I have been the librarian here since 2001. I was working at a great secondary school but wanted to work with little kids after having a child myself. It was word of mouth, really. They had been looking for a Deaf librarian and couldn’t find a good candidate, so they settled for me. I have learned how to sign basic conversational ASL, and this summer I hope to focus on it more. I usually work with a talented sign language interpreter so they get good ASL language model, which is especially important for storytelling. They were looking for someone who loves children’s books and understands the technology undergirding the library program today, and I fit that bill.
3. How exactly did you integrate the blog into your library time, and how did the students respond?
The students are currently using a blog in their classroom, so I thought it would be a great way to reinforce the format of a blog. They had also seen the Toon Books site, which I introduced the week prior. I read a vignette of Benny and Penny to introduce the characters to those who might not know the siblings, and then showed them the picture projected onto the library Smartboard.
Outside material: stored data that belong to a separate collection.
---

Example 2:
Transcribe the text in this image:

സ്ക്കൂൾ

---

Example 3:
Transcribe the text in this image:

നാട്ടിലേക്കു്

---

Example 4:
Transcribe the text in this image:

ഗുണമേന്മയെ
I asked them to write in their library notebooks what Penny might be thinking. While walking around, I tried to steer them beyond “I am scared,” and sometimes had to ask who the speaker was when they wrote “Penny is scared.” I also took screen shots of stills of the previous comics on the blog and made a sequencing game on the Smartboard for students who finished early. They enjoyed the game and used both their visual skills and reading skills to sequence, especially the one with the song. Others went on to create comics on the comic maker. I think the blog exercise of filling in the speech bubble gave them an entry point for creating their own comics and filling in their own speech bubbles. They were primed.
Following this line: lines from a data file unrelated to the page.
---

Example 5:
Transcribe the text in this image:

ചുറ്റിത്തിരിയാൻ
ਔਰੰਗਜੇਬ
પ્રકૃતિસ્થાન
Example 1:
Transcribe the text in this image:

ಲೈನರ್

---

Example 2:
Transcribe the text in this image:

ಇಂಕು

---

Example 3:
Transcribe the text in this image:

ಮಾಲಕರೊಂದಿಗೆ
4. We’re particularly interested in 47′s place as an American Sign Language and English school. Are there any insights you’ve developed about how your school—and your students—differ from those that don’t employ ASL? Have you found that some books, resources and web tools are more successful than others with deaf and hard-of-hearing students?
As you know, ASL is a visual language, and these students are very attuned visually. To describe a person, they are honest. No bones about it, if a person is fat, that is the first descriptor. I love the way that you can interject points of grammar into your teaching when you know a class is bilingual. For instance, we did a lesson based on the new Walter Dean Myers picture book/poem called Looking at Me. They watch with an intensity that is surprising. They see details that I do not see, but in many ways most children are like that. Adults have learned how to focus so much more than children that they miss a lot of the visual cues.
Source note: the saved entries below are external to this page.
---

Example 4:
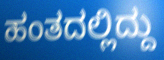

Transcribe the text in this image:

ಹಂತದಲ್ಲಿದ್ದು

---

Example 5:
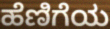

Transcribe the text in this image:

ಹೆಣಿಗೆಯ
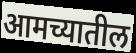
आमच्यातील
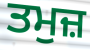
ਤਮੁਜ਼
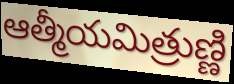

They made a list poem of who they were (Artist, Writer, etc.), and they were signing it without the classifier that meant “person who does” so I, being only an elementary signer myself, was able to grab that teachable moment, and show them how to make “artist” out of the sign “art”. The same happened when using the speech bubbles, where you can reiterate first person versus third person.
Toon Books have been a great hit with our third to fifth grade students who have had little to no English language in the household. We have one hearing 5th grader who has some ASL and some Spanish in the home—a wonderful artist, quite dreamy, but cannot grasp English easily. She is reading on a first grade level in 5th grade, and loves Toon Books. Another student is a deaf third grader who came from Mexico when he was in Kindergarten, but whose parents are hearing. He had little to no language input as a young child being Deaf in a hearing environment and is one of the greatest enthusiasts. All of my students, Deaf, hearing and hard-of-hearing that are reading below grade level have been enjoying your books. They are easier to understand than Owly, I think—more relevant.
As for the students who employ ASL and are at grade level, I read Silly Lilly to a Pre-K class, and they chanted it as I read it. I was surprised how well they responded.
Obviously, the web site’s text is key. It is better that books not be captioned and rather light up when you scroll through. The more integrated the text into the pictures the better, so the students don’t have to keep looking here then there.